Uno studio conferma che è più alto il rischio cancro al seno per le donne che abitano nella zona a più alta contaminazione. E risulta più alto il rischio di tumori linfatici e del sangue per coloro che abitano nei distretti limitrofi meno contaminati. In pericolo anche le persone nate da donne esposte.

I veleni dell'industria chimica che il 10 luglio 1976 si sparsero nell'abitato di Seveso, in Lombardia, sotto forma di una nera nube carica di diossine continuano a fare male alle popolazioni esposte al disastro ambientale, sia direttamente, sia indirettamente, per quanto riguarda i figli delle donne che abitavano i luoghi contaminati. Si registrano, infatti, più tumori tra queste persone rispetto alla media nazionale. È quanto afferma uno studio dei ricercatori della Fondazione Irccs Ospedale Maggiore Policlinico Mangiagalli e Regina Elena di Milano e diretto da Angela Pescatori e Pier Alberto Bertazzi. Lo studio è stato pubblicato sulla rivista Environmental Health. I ricercatori hanno riscontrato che è più alto il rischio cancro al seno per le donne che abitano nella zona a più alta contaminazione da 2,3,7,8-Tetraclorodibenzo-p-diossina (Tcdd), la più pericolosa tra le diossine, classificata dall'OMS come carcinogeno di classe uno; così come risulta più alto il rischio di tumori linfatici e del sangue per tutti coloro che abitano nei distretti limitrofi anche meno contaminati.

A Seveso tutto iniziò con un incidente verificatosi nel confinante comune di Meda presso gli impianti chimici della società elvetica Icmesa (gruppo Givoudan-La Roche): alle 12 e 40 del 10 luglio di 33 anni fa un reattore dell'industria 'sputo'' una nube tossica. Da allora si cerca di far luce sulle 'ferite profonde' di quella tragedia e questo non è il primo studio a mettere allerta sui pericoli delle diossine sprigionate. Un recente lavoro di Andrea Baccarelli dell'Università di Milano ha dimostrato infatti che i bimbi nati da donne che vivevano nelle aree contaminate da diossina mostrano disfunzioni tiroidee con frequenza 6,6 volte maggiore dei coetanei figli di donne non esposte, che evidenzia una netta associazione tra esposizione materna a Tcdd ed alterazioni della funzione neonatale tiroidea in una ampia popolazione esposta dopo l'incidente di Seveso.

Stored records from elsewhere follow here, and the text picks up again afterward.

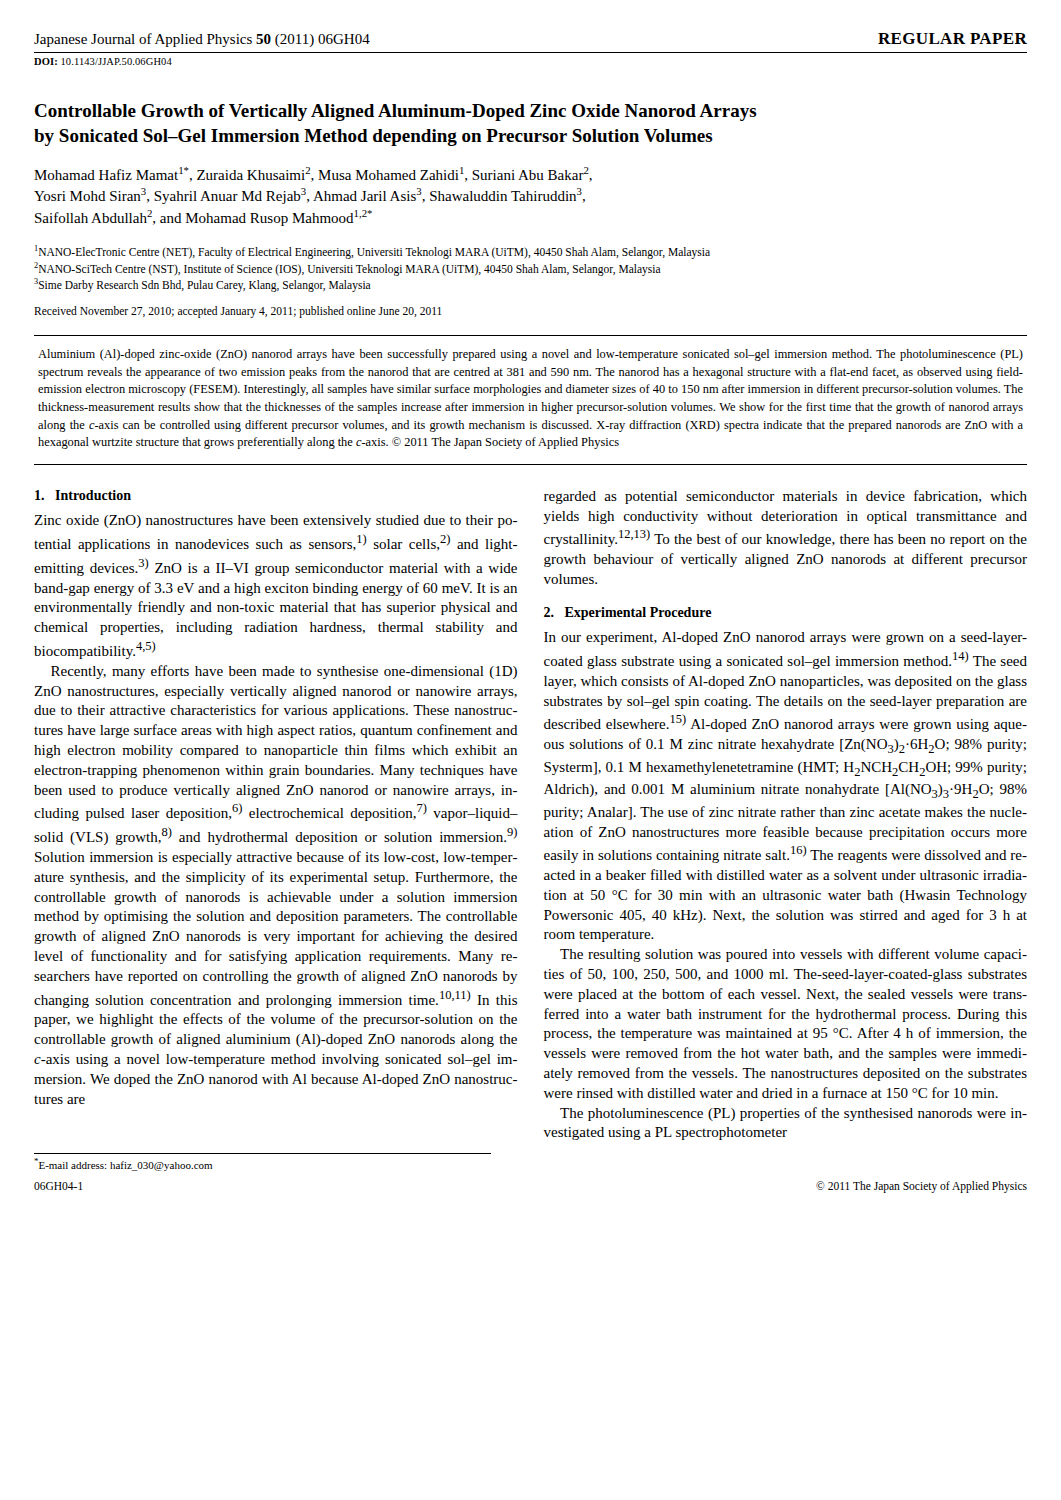Japanese Journal of Applied Physics 50 (2011) 06GH04
REGULAR PAPER
DOI: 10.1143/JJAP.50.06GH04
Controllable Growth of Vertically Aligned Aluminum-Doped Zinc Oxide Nanorod Arrays
by Sonicated Sol–Gel Immersion Method depending on Precursor Solution Volumes
Mohamad Hafiz Mamat1*, Zuraida Khusaimi2, Musa Mohamed Zahidi1, Suriani Abu Bakar2,
Yosri Mohd Siran3, Syahril Anuar Md Rejab3, Ahmad Jaril Asis3, Shawaluddin Tahiruddin3,
Saifollah Abdullah2, and Mohamad Rusop Mahmood1,2*
1NANO-ElecTronic Centre (NET), Faculty of Electrical Engineering, Universiti Teknologi MARA (UiTM), 40450 Shah Alam, Selangor, Malaysia
2NANO-SciTech Centre (NST), Institute of Science (IOS), Universiti Teknologi MARA (UiTM), 40450 Shah Alam, Selangor, Malaysia
3Sime Darby Research Sdn Bhd, Pulau Carey, Klang, Selangor, Malaysia
Received November 27, 2010; accepted January 4, 2011; published online June 20, 2011
Aluminium (Al)-doped zinc-oxide (ZnO) nanorod arrays have been successfully prepared using a novel and low-temperature sonicated sol–gel immersion method. The photoluminescence (PL) spectrum reveals the appearance of two emission peaks from the nanorod that are centred at 381 and 590 nm. The nanorod has a hexagonal structure with a flat-end facet, as observed using field-emission electron microscopy (FESEM). Interestingly, all samples have similar surface morphologies and diameter sizes of 40 to 150 nm after immersion in different precursor-solution volumes. The thickness-measurement results show that the thicknesses of the samples increase after immersion in higher precursor-solution volumes. We show for the first time that the growth of nanorod arrays along the c-axis can be controlled using different precursor volumes, and its growth mechanism is discussed. X-ray diffraction (XRD) spectra indicate that the prepared nanorods are ZnO with a hexagonal wurtzite structure that grows preferentially along the c-axis. © 2011 The Japan Society of Applied Physics
1. Introduction
Zinc oxide (ZnO) nanostructures have been extensively studied due to their potential applications in nanodevices such as sensors,1) solar cells,2) and light-emitting devices.3) ZnO is a II–VI group semiconductor material with a wide band-gap energy of 3.3 eV and a high exciton binding energy of 60 meV. It is an environmentally friendly and non-toxic material that has superior physical and chemical properties, including radiation hardness, thermal stability and biocompatibility.4,5)
Recently, many efforts have been made to synthesise one-dimensional (1D) ZnO nanostructures, especially vertically aligned nanorod or nanowire arrays, due to their attractive characteristics for various applications. These nanostructures have large surface areas with high aspect ratios, quantum confinement and high electron mobility compared to nanoparticle thin films which exhibit an electron-trapping phenomenon within grain boundaries. Many techniques have been used to produce vertically aligned ZnO nanorod or nanowire arrays, including pulsed laser deposition,6) electrochemical deposition,7) vapor–liquid–solid (VLS) growth,8) and hydrothermal deposition or solution immersion.9) Solution immersion is especially attractive because of its low-cost, low-temperature synthesis, and the simplicity of its experimental setup. Furthermore, the controllable growth of nanorods is achievable under a solution immersion method by optimising the solution and deposition parameters. The controllable growth of aligned ZnO nanorods is very important for achieving the desired level of functionality and for satisfying application requirements. Many researchers have reported on controlling the growth of aligned ZnO nanorods by changing solution concentration and prolonging immersion time.10,11) In this paper, we highlight the effects of the volume of the precursor-solution on the controllable growth of aligned aluminium (Al)-doped ZnO nanorods along the c-axis using a novel low-temperature method involving sonicated sol–gel immersion. We doped the ZnO nanorod with Al because Al-doped ZnO nanostructures are
regarded as potential semiconductor materials in device fabrication, which yields high conductivity without deterioration in optical transmittance and crystallinity.12,13) To the best of our knowledge, there has been no report on the growth behaviour of vertically aligned ZnO nanorods at different precursor volumes.
2. Experimental Procedure
In our experiment, Al-doped ZnO nanorod arrays were grown on a seed-layer-coated glass substrate using a sonicated sol–gel immersion method.14) The seed layer, which consists of Al-doped ZnO nanoparticles, was deposited on the glass substrates by sol–gel spin coating. The details on the seed-layer preparation are described elsewhere.15) Al-doped ZnO nanorod arrays were grown using aqueous solutions of 0.1 M zinc nitrate hexahydrate [Zn(NO3)2·6H2O; 98% purity; Systerm], 0.1 M hexamethylenetetramine (HMT; H2NCH2CH2OH; 99% purity; Aldrich), and 0.001 M aluminium nitrate nonahydrate [Al(NO3)3·9H2O; 98% purity; Analar]. The use of zinc nitrate rather than zinc acetate makes the nucleation of ZnO nanostructures more feasible because precipitation occurs more easily in solutions containing nitrate salt.16) The reagents were dissolved and reacted in a beaker filled with distilled water as a solvent under ultrasonic irradiation at 50 °C for 30 min with an ultrasonic water bath (Hwasin Technology Powersonic 405, 40 kHz). Next, the solution was stirred and aged for 3 h at room temperature.
The resulting solution was poured into vessels with different volume capacities of 50, 100, 250, 500, and 1000 ml. The-seed-layer-coated-glass substrates were placed at the bottom of each vessel. Next, the sealed vessels were transferred into a water bath instrument for the hydrothermal process. During this process, the temperature was maintained at 95 °C. After 4 h of immersion, the vessels were removed from the hot water bath, and the samples were immediately removed from the vessels. The nanostructures deposited on the substrates were rinsed with distilled water and dried in a furnace at 150 °C for 10 min.
The photoluminescence (PL) properties of the synthesised nanorods were investigated using a PL spectrophotometer
*E-mail address: hafiz_030@yahoo.com
06GH04-1
© 2011 The Japan Society of Applied Physics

In questa nuova indagine, invece, gli esperti hanno misurato l'incidenza di vari tumori negli abitanti di tre zone variamente esposte alla TCDD. Hanno considerato tre zone di esposizione decrescente (concentrazioni decrescenti di Tcdd nel suolo) denominate 'A' (molto alta), B (alta), R (bassa), e una zona 'franca' dall'inquinamento, coprendo un periodo che va dal 1977 al 1996. È emerso che l'incidenza di cancro al seno è più alta nelle donne che abitavano la zona A durante l'incidente o vi sono nate o migrate dopo.
L'incidenza di tumori linfatici o del sangue è invece più alta sia nella zona A sia nella B per entrambi i sessi. Lo studio conferma che la diossina sparsa a Seveso è cancerogena e, concludono i ricercatori, a rischio sono non solo le persone direttamente esposte perché abitavano lì al momento dell'incidente, ma anche quelle arrivate dopo e i nati da donne esposte alla contaminazione.